The rotund Boskamp became popular with the Stoke support for his big character, eccentricity, and his pledge to play attacking football. When asked at his unveiling whether Stoke were going to play ‘sexy football’, Boskamp responded, “I know about sex, and I know about football. But I don’t know about sexy football”.

Although Boskamp stuck behind his footballing principles, and Stoke’s football was more pleasing on the eye, it was no more successful than the Tony Pulis way as the Potters once again finished mid-table in thirteenth place. Dad was struggling health-wise and so he didn’t get to many games, while I thought my Britannia jinx had returned: I saw us win just once all season, the 3-0 win over Brighton on Bonfire Night.

Aside from a good spell between November and December – which ironically started with an almighty row, which almost saw Boskamp quit and led to Director of Football John Rudge placed on gardening leave – Stoke’s form overall was inconsistent, with their home form horrific. That good run coincided with a purple patch from record signing Bangoura, who scored seven goals in six successive games. But his form tailed away after Christmas, and when he failed to return from international duty by a date agreed with the club, Boskamp branded him a “shit guy”. Bangoura was to score just one more goal in a Stoke City shirt.

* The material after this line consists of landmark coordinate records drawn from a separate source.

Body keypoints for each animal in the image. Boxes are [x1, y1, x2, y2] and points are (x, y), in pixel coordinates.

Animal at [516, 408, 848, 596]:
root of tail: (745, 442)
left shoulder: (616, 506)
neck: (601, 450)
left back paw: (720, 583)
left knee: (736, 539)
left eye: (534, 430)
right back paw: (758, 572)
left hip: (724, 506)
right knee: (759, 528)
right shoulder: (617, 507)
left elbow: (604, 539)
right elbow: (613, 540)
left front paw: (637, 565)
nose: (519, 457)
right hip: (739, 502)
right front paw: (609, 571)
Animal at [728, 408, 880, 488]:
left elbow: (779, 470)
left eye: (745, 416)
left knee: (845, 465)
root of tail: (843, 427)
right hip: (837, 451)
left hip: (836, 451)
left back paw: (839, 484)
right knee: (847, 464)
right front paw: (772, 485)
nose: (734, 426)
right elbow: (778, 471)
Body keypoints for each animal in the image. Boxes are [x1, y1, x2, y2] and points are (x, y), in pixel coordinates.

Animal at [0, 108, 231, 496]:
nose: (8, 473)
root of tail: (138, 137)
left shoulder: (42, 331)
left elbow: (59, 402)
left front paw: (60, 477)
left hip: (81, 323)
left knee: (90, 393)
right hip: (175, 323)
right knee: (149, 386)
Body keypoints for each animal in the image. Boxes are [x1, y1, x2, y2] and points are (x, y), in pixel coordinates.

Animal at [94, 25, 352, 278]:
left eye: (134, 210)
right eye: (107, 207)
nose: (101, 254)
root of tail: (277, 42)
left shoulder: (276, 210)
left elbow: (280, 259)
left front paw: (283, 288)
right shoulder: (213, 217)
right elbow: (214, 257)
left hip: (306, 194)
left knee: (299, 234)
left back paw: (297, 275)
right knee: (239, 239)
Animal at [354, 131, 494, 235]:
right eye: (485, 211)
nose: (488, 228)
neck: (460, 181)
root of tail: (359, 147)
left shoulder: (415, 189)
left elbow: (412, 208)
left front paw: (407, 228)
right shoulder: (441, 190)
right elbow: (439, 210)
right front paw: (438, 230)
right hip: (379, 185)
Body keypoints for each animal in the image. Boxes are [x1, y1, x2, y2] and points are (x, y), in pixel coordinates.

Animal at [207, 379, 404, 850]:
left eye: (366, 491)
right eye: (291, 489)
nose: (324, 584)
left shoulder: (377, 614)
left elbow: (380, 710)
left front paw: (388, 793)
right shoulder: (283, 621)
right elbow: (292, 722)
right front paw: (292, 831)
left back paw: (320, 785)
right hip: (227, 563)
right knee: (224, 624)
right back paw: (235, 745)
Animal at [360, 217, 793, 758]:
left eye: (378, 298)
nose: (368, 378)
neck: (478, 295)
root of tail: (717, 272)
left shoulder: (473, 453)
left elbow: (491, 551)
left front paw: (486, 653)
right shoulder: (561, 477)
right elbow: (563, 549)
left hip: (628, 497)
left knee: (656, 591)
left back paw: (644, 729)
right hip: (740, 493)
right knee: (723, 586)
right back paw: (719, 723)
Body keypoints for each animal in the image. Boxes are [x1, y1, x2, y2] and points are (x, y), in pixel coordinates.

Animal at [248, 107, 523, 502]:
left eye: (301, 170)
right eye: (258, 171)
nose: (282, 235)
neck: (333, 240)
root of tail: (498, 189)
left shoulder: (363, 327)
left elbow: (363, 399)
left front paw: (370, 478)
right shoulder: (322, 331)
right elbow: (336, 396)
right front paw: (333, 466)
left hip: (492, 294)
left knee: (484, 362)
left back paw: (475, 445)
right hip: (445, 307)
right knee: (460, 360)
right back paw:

Stoke ended the season with a 5-1 win at Brighton and Hove Albion, a young Adam Rooney marking his Potters debut with a hat-trick. It was Boskamp’s last game at Stoke, and it also proved to be the Icelandic consortium’s last game at Stoke too. The summer of 2006 proved to be the most pivotal in the club’s recent history: the Icelanders sold the club to the bet365-monied Coates family who were to achieve the Premier League promotion that their predecessors had craved.